## ASSIGNMENT
Below is a listing; reproduce exactly its lines from the one containing "List each element's" to its last line, both ends kept, and no other lines.

= = =

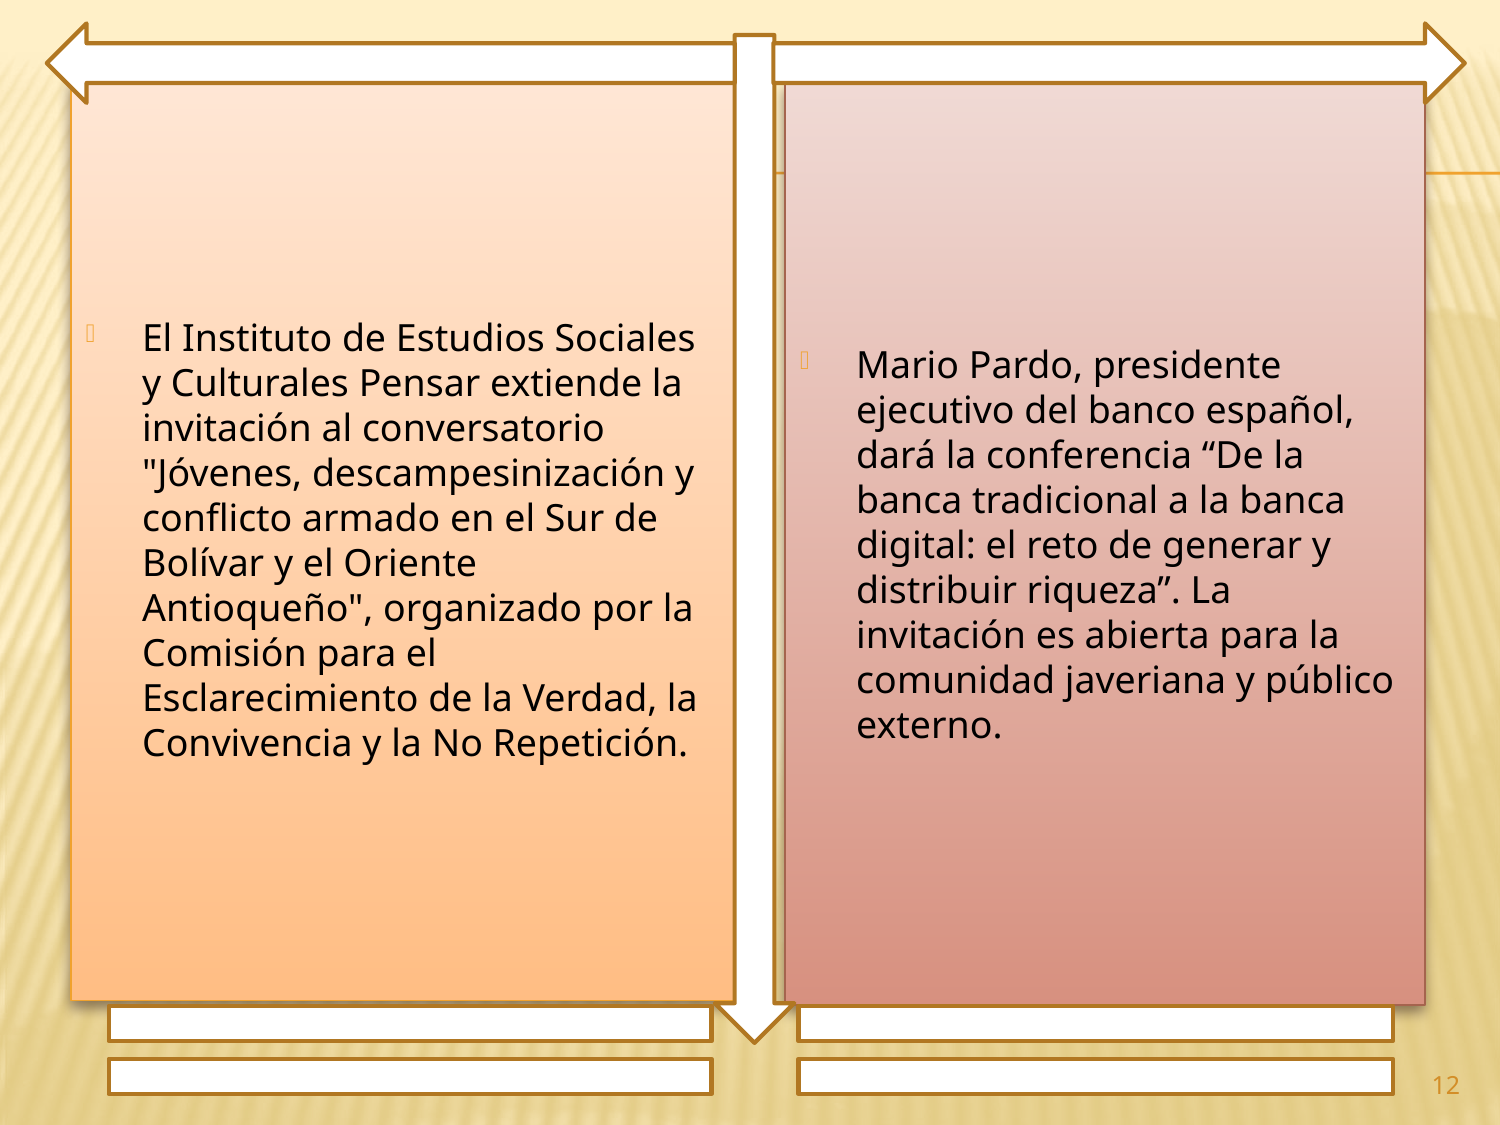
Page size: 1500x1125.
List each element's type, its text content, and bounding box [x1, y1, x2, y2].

text_box [712, 32, 797, 1046]
list Mario Pardo, presidente ejecutivo del banco español, dará la conferencia “De la banca tradicional a la banca digital: el reto de generar y distribuir riqueza”. La invitación es abierta para la comunidad javeriana y público externo. [784, 86, 1426, 1006]
text_box [107, 1004, 714, 1043]
slide_number 12 [1350, 1062, 1475, 1103]
text_box [107, 1057, 714, 1096]
list El Instituto de Estudios Sociales y Culturales Pensar extiende la invitación al conversatorio "Jóvenes, descampesinización y conflicto armado en el Sur de Bolívar y el Oriente Antioqueño", organizado por la Comisión para el Esclarecimiento de la Verdad, la Convivencia y la No Repetición. [70, 86, 732, 1001]
text_box [796, 1057, 1395, 1096]
text_box [771, 21, 1467, 105]
text_box [44, 21, 737, 105]
text_box [796, 1004, 1395, 1043]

= = =

## REPLY TO THE TASK
List each element's type, its text content, and bounding box [x1, y1, x2, y2].

text_box [712, 32, 797, 1046]
list Mario Pardo, presidente ejecutivo del banco español, dará la conferencia “De la banca tradicional a la banca digital: el reto de generar y distribuir riqueza”. La invitación es abierta para la comunidad javeriana y público externo. [784, 86, 1426, 1006]
text_box [107, 1004, 714, 1043]
slide_number 12 [1350, 1062, 1475, 1103]
text_box [107, 1057, 714, 1096]
list El Instituto de Estudios Sociales y Culturales Pensar extiende la invitación al conversatorio "Jóvenes, descampesinización y conflicto armado en el Sur de Bolívar y el Oriente Antioqueño", organizado por la Comisión para el Esclarecimiento de la Verdad, la Convivencia y la No Repetición. [70, 86, 732, 1001]
text_box [796, 1057, 1395, 1096]
text_box [771, 21, 1467, 105]
text_box [44, 21, 737, 105]
text_box [796, 1004, 1395, 1043]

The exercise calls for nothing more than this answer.